**Exercise aim:**
Reproduce the complete set of records exactly. No picture is to appear in the copy.

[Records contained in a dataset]

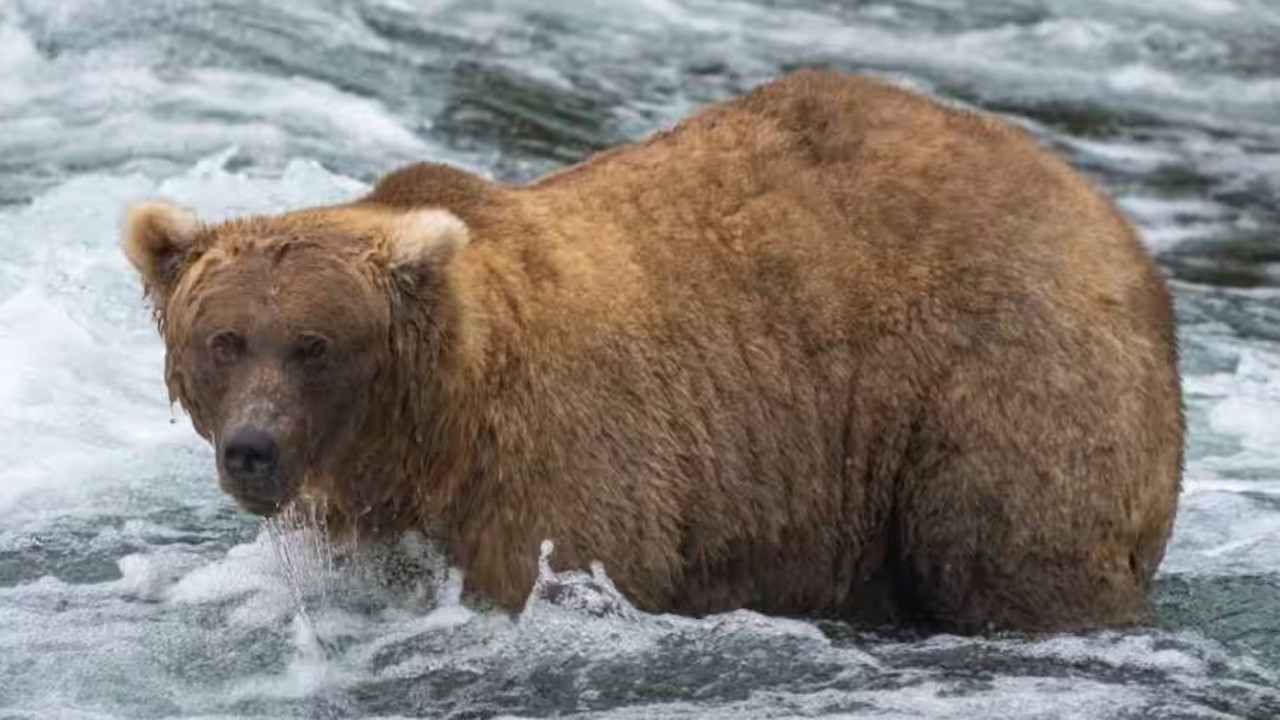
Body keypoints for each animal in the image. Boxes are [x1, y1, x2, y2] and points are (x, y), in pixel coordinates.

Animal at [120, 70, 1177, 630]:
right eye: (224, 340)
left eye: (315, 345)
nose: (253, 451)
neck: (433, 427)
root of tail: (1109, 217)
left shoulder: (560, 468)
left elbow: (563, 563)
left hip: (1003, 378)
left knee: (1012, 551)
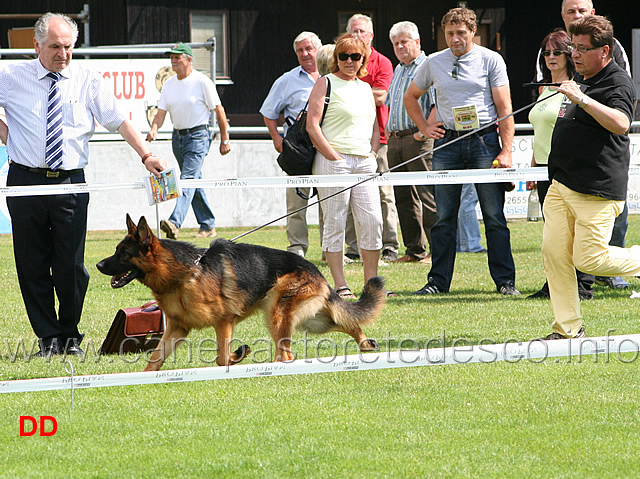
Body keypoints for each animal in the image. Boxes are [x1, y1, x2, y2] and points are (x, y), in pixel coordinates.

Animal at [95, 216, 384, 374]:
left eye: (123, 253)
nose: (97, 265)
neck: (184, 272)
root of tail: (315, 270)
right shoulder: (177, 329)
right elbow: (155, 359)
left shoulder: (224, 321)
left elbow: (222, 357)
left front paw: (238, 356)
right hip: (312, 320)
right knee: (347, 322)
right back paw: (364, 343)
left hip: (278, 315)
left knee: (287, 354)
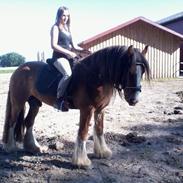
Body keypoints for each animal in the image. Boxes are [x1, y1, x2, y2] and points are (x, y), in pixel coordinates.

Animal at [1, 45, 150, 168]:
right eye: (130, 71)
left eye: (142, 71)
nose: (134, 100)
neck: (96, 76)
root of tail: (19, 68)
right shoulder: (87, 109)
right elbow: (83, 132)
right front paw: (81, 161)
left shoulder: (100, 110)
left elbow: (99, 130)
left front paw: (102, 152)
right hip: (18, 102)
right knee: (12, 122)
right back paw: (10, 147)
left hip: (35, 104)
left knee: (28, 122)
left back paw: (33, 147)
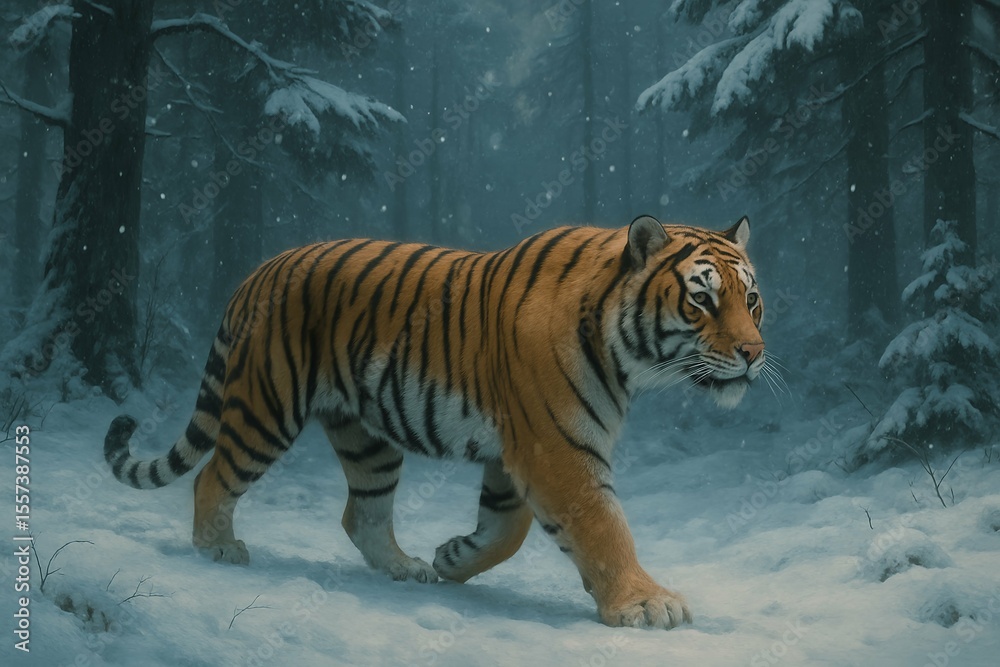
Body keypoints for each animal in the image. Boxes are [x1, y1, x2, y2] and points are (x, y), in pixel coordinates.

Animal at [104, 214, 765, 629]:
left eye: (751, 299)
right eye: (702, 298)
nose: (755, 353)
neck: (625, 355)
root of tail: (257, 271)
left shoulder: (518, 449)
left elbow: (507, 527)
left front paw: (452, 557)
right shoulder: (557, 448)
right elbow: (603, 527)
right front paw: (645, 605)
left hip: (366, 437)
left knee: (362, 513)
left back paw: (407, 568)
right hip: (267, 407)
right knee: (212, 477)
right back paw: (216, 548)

**Answer area:**
Body keypoints for each animal in the image. Boxes are [x1, y1, x2, y2] and points are (x, y), in pixel coordinates.

Animal at [120, 70, 1177, 630]:
right eye: (224, 340)
left eye: (315, 345)
nose: (253, 451)
neck: (433, 427)
root of tail: (1109, 217)
left shoulder: (560, 468)
left elbow: (563, 563)
left hip: (1003, 378)
left knee: (1012, 551)
Body keypoints for each animal in the image. Boxes are [x1, y1, x2, y2] and points are (x, y), in pixel coordinates.

Animal at [95, 216, 384, 374]:
left eye: (123, 253)
nose: (97, 265)
neck: (184, 272)
root of tail: (315, 270)
right shoulder: (177, 329)
right elbow: (155, 359)
left shoulder: (224, 321)
left elbow: (222, 357)
left front paw: (238, 356)
right hip: (312, 320)
right knee: (347, 322)
right back paw: (364, 343)
left hip: (278, 315)
left knee: (287, 354)
Body keypoints for each animal in the image. Boxes are [x1, y1, x2, y2] and points are (x, y), in pixel coordinates.

Animal at [1, 45, 150, 168]:
right eye: (130, 71)
left eye: (142, 71)
nose: (134, 100)
neck: (96, 76)
root of tail: (19, 68)
right shoulder: (87, 109)
right elbow: (83, 132)
right front paw: (81, 161)
left shoulder: (100, 110)
left elbow: (99, 130)
left front paw: (102, 152)
right hip: (18, 102)
right knee: (12, 122)
right back paw: (10, 147)
left hip: (35, 104)
left knee: (28, 122)
left back paw: (33, 147)
Body keypoints for each animal in the image. Boxes are [x1, y1, x2, y2] and points are (x, y), in pixel coordinates.

Animal at [104, 214, 765, 629]:
left eye: (751, 299)
right eye: (702, 298)
nose: (755, 353)
neck: (625, 355)
root of tail: (257, 271)
left shoulder: (518, 449)
left elbow: (507, 527)
left front paw: (452, 557)
right shoulder: (557, 448)
right elbow: (603, 527)
right front paw: (645, 605)
left hip: (366, 437)
left knee: (362, 513)
left back paw: (407, 568)
right hip: (267, 407)
right knee: (212, 477)
right back paw: (216, 548)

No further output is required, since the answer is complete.